Now you may check the logs files if you faced any errors or if you want to know which websites are being visited by people using Squid proxy settings using squid logs files located in ‘/var/log/squid/’ directory.
# more /var/log/squid/access.log
# more /var/log/squid/cache.log
You can also change the default location of your logs files by making changes in the Squid configuration file.
Now let’s see how we can configure Squid Proxy server that allows authenticated access to the Squid service using usernames and passwords. We are going to use “ncsa_auth” that allows Squid to read and authenticate user and password information from an NCSA httpd-style password file when using basic HTTP authentication.
Open the squid configuration file to add following line
# vim /etc/squid/squid.conf
auth_param basic program /usr/lib/squid/basic_ncsa_auth /etc/squid/passwd
auth_param basic realm proxy
acl authenticated proxy_auth REQUIRED
http_access allow authenticated
Save and close the configuration file and then run below command to create a new empty file for storing squid credentials.
#touch /etc/squid/passwd
Next we will be using below command to generate password for a user like ‘kash’ that will going to access the squid proxy server. You will be required to type the password for this as shown.

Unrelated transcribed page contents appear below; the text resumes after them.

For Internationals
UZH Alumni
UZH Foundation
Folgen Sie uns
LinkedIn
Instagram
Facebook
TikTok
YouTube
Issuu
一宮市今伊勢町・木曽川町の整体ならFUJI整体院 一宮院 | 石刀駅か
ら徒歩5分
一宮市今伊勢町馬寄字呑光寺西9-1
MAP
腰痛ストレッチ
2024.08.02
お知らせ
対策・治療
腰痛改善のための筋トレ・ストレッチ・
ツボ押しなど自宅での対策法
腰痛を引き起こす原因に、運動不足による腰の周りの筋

# htpasswd -c /etc/squid/passwd kash
The ‘-c’ argument in this command will force the “htpasswd” to use CRYPT encryption of the password. After this restart your squid service so that the configuration can be updated.
# systemctl restart squid
When you open your web browser followed the FQDN or IP address of your squid proxy server, a popup will be opened for authentication. You need to provide the user and name and its password that we have created earlier.
In this section we are going to configure Squid IP whitelist, to limit connections to Squid proxy server only from particular IPs and to to allow specific ip address to be exempted from all the restriction.

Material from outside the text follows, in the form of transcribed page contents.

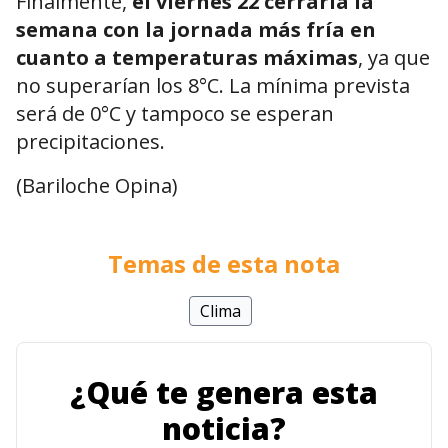
Finalmente,
el viernes 22 cerraría la
semana con la jornada más fría en
cuanto a temperaturas máximas
, ya que
no superarían los 8°C. La mínima prevista
será de 0°C y tampoco se esperan
precipitaciones.
(Bariloche Opina)
Temas de esta nota
Clima
¿Qué te genera esta
noticia?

For this purpose we have to configure ACLs matching our desired IPs and use them together with http_access directive. Open the Squid configuration file to add following line to allow an IP address to connect to the Squid proxy.
# vim /etc/squid/squid.conf
# Allowed clients
acl white_list src xx.xx.xx.xx
http_access allow white_list
http_access deny all
You can add multiple IPs to whitelist and make sure that the last entry, always below ALLOW entries. For multiple IPs whitelisting you will create list of ip address in a file then point this file in acl by giving path.

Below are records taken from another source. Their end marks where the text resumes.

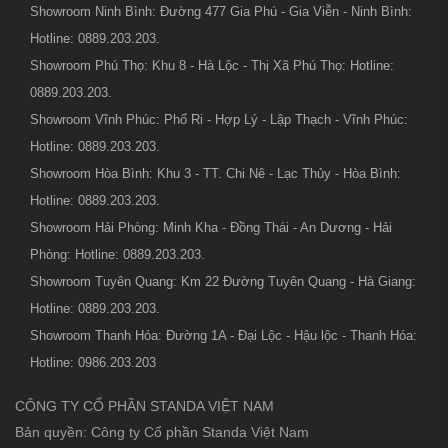
Showroom Ninh Bình: Đường 477 Gia Phú - Gia Viễn - Ninh Bình:
Hotline: 0889.203.203.
Showroom Phú Thọ: Khu 8 - Hà Lộc - Thị Xã Phú Thọ: Hotline:
0889.203.203.
Showroom Vĩnh Phúc: Phố Ri - Hợp Lý - Lập Thạch - Vĩnh Phúc:
Hotline: 0889.203.203.
Showroom Hòa Bình: Khu 3 - TT. Chi Nê - Lạc Thủy - Hòa Bình:
Hotline: 0889.203.203.
Showroom Hải Phòng: Minh Kha - Đồng Thái - An Dương - Hải
Phòng: Hotline: 0889.203.203.
Showroom Tuyên Quang: Km 22 Đường Tuyên Quang - Hà Giang:
Hotline: 0889.203.203.
Showroom Thanh Hóa: Đường 1A - Đại Lộc - Hậu lộc - Thanh Hóa:
Hotline: 0986.203.203
CÔNG TY CỔ PHẦN STANDA VIỆT NAM
Bản quyền: Công ty Cổ phần Standa Việt Nam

# vim /etc/squid/allowed_ips.txt
xx.xx.xx.1
xx.xx.xx.2
xx.xx.xx.3
xx.xx.xx.4
Save and close the file and then put the following two lines in ‘squid.conf’ file but make sure to add this ACL above to any restricted Access List.
acl allowed_ips src “/etc/squid/allowed_ips.txt”
http_access allow allowed_ips
That’s it, save and close the configuration file and restart your squid service to make your whitelisted IPs working.
# systemctl restart squid
In this article you have learnt about the basic server setup for Ubuntu, and the installation and configuration of Squid Proxy server on Ubuntu 16.04. At the end this article you will be able to use Squid for caching. This means the contents of site A are saved locally at your Squid. When a second user requests site A Squid will deliver the content. So the user has it some what faster. You can control the traffic for malicious content and if found, remove it. You can restrict the access to certain websites. Of course there are some „bad“ things Squid allows you to do (Control your users, record which sites they visit etc.).